There’s another reason I’d like to blog. I believe there’s a need for more exposure to the ideas which have been part of academic discussion for decades and centuries, but have barely begun to trickle down to the pews. I can understand that you might be saddened by my defection, but I don’t think you should be shocked. For my journey is not at all uncommon, and the conditions and ideas that made it possible are all around us.

So here’s my plan for future blogs.

First, I’d like to share my own journey: how I got from the pastor you once knew to the person I am now. The change which you became aware of suddenly, did not for me come out of the blue. There is a story to be told, and I want to tell it as helpfully as I can. There’ll be nothing dramatic or scandalous in it, but nevertheless, in reading it you might find experiences and perspectives that you can relate to. That might take a few posts.

Second – and this will be more ongoing – I want to take up specific aspects of Christian faith and belief and examine them with the kind of openness I could not when I was under ordination vows. If I’ve received questions from you, hopefully I can also weave them in. To some this might sound like I’m ‘attacking’ the faith, and I don’t deny that there will be a critical side to what I write. But it won’t be criticism out of hostility.

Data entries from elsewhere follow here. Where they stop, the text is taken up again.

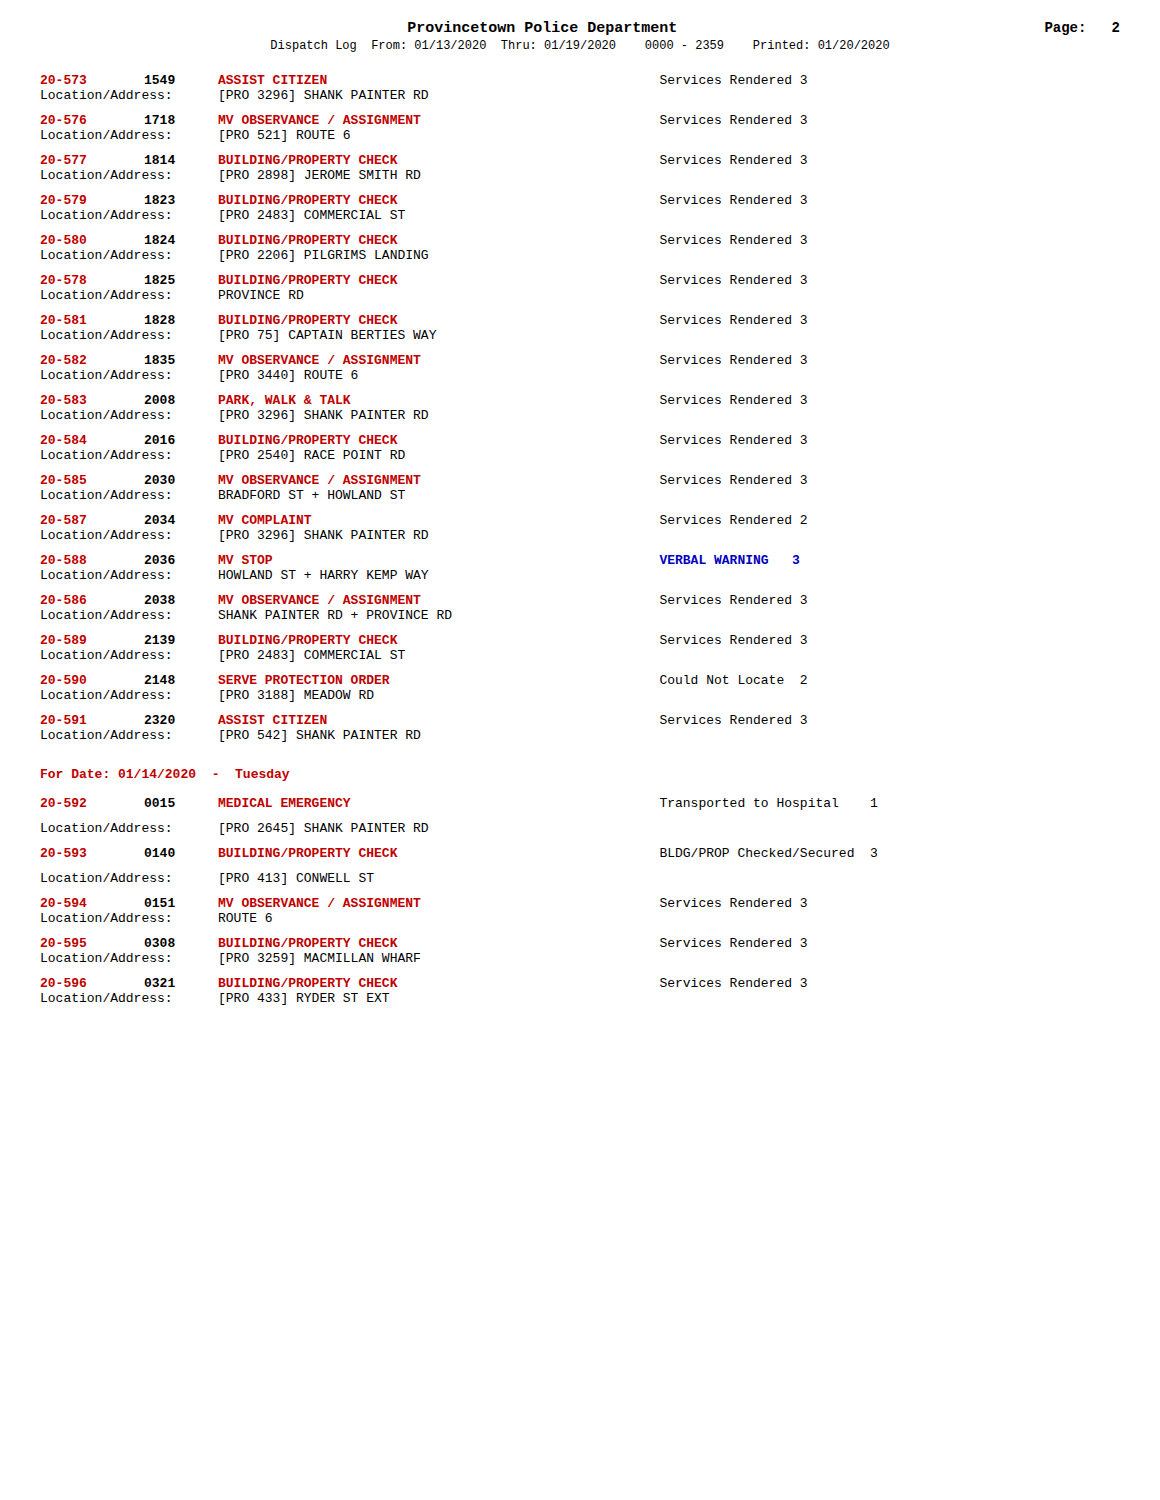Page: 2
Provincetown Police Department
Dispatch Log From: 01/13/2020 Thru: 01/19/2020 0000 - 2359 Printed: 01/20/2020
| 20-573 | 1549 | ASSIST CITIZEN | Services Rendered 3 |
| Location/Address: | [PRO 3296] SHANK PAINTER RD |
| 20-576 | 1718 | MV OBSERVANCE / ASSIGNMENT | Services Rendered 3 |
| Location/Address: | [PRO 521] ROUTE 6 |
| 20-577 | 1814 | BUILDING/PROPERTY CHECK | Services Rendered 3 |
| Location/Address: | [PRO 2898] JEROME SMITH RD |
| 20-579 | 1823 | BUILDING/PROPERTY CHECK | Services Rendered 3 |
| Location/Address: | [PRO 2483] COMMERCIAL ST |
| 20-580 | 1824 | BUILDING/PROPERTY CHECK | Services Rendered 3 |
| Location/Address: | [PRO 2206] PILGRIMS LANDING |
| 20-578 | 1825 | BUILDING/PROPERTY CHECK | Services Rendered 3 |
| Location/Address: | PROVINCE RD |
| 20-581 | 1828 | BUILDING/PROPERTY CHECK | Services Rendered 3 |
| Location/Address: | [PRO 75] CAPTAIN BERTIES WAY |
| 20-582 | 1835 | MV OBSERVANCE / ASSIGNMENT | Services Rendered 3 |
| Location/Address: | [PRO 3440] ROUTE 6 |
| 20-583 | 2008 | PARK, WALK & TALK | Services Rendered 3 |
| Location/Address: | [PRO 3296] SHANK PAINTER RD |
| 20-584 | 2016 | BUILDING/PROPERTY CHECK | Services Rendered 3 |
| Location/Address: | [PRO 2540] RACE POINT RD |
| 20-585 | 2030 | MV OBSERVANCE / ASSIGNMENT | Services Rendered 3 |
| Location/Address: | BRADFORD ST + HOWLAND ST |
| 20-587 | 2034 | MV COMPLAINT | Services Rendered 2 |
| Location/Address: | [PRO 3296] SHANK PAINTER RD |
| 20-588 | 2036 | MV STOP | VERBAL WARNING 3 |
| Location/Address: | HOWLAND ST + HARRY KEMP WAY |
| 20-586 | 2038 | MV OBSERVANCE / ASSIGNMENT | Services Rendered 3 |
| Location/Address: | SHANK PAINTER RD + PROVINCE RD |
| 20-589 | 2139 | BUILDING/PROPERTY CHECK | Services Rendered 3 |
| Location/Address: | [PRO 2483] COMMERCIAL ST |
| 20-590 | 2148 | SERVE PROTECTION ORDER | Could Not Locate 2 |
| Location/Address: | [PRO 3188] MEADOW RD |
| 20-591 | 2320 | ASSIST CITIZEN | Services Rendered 3 |
| Location/Address: | [PRO 542] SHANK PAINTER RD |
| For Date: 01/14/2020 - Tuesday |
| 20-592 | 0015 | MEDICAL EMERGENCY | Transported to Hospital 1 |
| Location/Address: | [PRO 2645] SHANK PAINTER RD |
| 20-593 | 0140 | BUILDING/PROPERTY CHECK | BLDG/PROP Checked/Secured 3 |
| Location/Address: | [PRO 413] CONWELL ST |
| 20-594 | 0151 | MV OBSERVANCE / ASSIGNMENT | Services Rendered 3 |
| Location/Address: | ROUTE 6 |
| 20-595 | 0308 | BUILDING/PROPERTY CHECK | Services Rendered 3 |
| Location/Address: | [PRO 3259] MACMILLAN WHARF |
| 20-596 | 0321 | BUILDING/PROPERTY CHECK | Services Rendered 3 |
| Location/Address: | [PRO 433] RYDER ST EXT |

Rather, I will simply and honestly state how I see things – but without the need to censor my statements or make them acceptable to a confession I no longer hold.

However, this critical aspect will also serve a positive purpose. From critique, I’d like to move to restoration, that is, to recover how the beliefs of the Christian worldview might look if taken as symbols, as expressions (or constructs) of the religious imagination. In short, how might beliefs that are no longer regarded as divinely inspired still have human value? If no longer received as revelation, how might core convictions still be revealing of who we are as religiously oriented beings?

I’m not envisioning that I can actually do this for every doctrine or belief.  And so there will be a third kind of blog entry in which I mull over the value of Christianity and religion in a far more general way. Here I’m guided by a number of (post)Christian authors who, while arriving at conclusions similar to many agnostics, atheists and sceptics, choose nevertheless to spin it differently. Such authors agree that many beliefs in literal or realistic sense  are no longer sustainable, since they are products of another time and culture. But they also recognize that we in the 21st century are not so different from the people in whom those beliefs first arose. Even if dogmatic orthodoxy is losing its grip on us, we are not less religiously susceptible.

So that’s what I think I’ll have a go at. These may not be your kind of questions or concerns, but they are mine. I don’t for a moment claim to have arrived at ‘the truth’, nor is anything I write beyond criticism. So feel free to respond as you will.

For now, here’s a signature quote by the philosopher Paul Ricoeur, whose long career traversed the tensions between faith and philosophy.


Does that mean that we could go back to a primitive naïveté? Not at all. In every way, something has been lost, irremediably lost; immediacy of belief. But if we can no longer live the great symbolisms of the sacred in accordance with the original belief in them, we can…aim at a second naïveté in and through criticism. In short, it is through interpreting that we can hear again (The Symbolism of Evil, 351).